→ WORK REQUIRED:
Reproduce the material word for word, everything from the line containing "NIÑA DE 12 AÑOS" down to the line containing "DE PRUEBAS!", with both of those lines included.

→ Collected data:

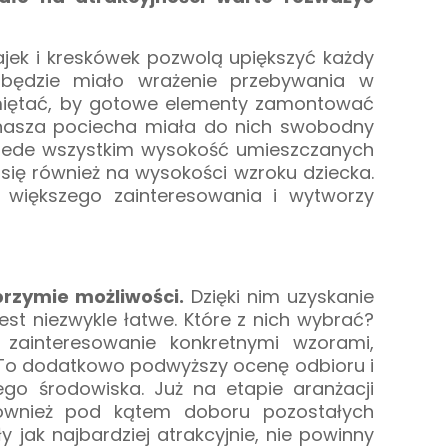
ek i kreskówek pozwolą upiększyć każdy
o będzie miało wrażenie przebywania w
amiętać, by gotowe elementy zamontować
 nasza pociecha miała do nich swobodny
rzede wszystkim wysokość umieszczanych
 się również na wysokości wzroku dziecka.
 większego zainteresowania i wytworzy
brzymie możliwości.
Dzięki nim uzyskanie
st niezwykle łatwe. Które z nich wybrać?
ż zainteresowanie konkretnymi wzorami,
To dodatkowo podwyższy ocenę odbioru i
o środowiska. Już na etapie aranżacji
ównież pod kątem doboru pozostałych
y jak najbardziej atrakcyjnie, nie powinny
...
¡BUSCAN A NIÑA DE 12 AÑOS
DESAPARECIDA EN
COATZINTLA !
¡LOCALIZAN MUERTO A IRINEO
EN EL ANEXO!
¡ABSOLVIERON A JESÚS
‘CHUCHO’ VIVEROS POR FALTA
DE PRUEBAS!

→ SOLUTION TO THE PROBLEM:
¡BUSCAN A NIÑA DE 12 AÑOS
DESAPARECIDA EN
COATZINTLA !
¡LOCALIZAN MUERTO A IRINEO
EN EL ANEXO!
¡ABSOLVIERON A JESÚS
‘CHUCHO’ VIVEROS POR FALTA
DE PRUEBAS!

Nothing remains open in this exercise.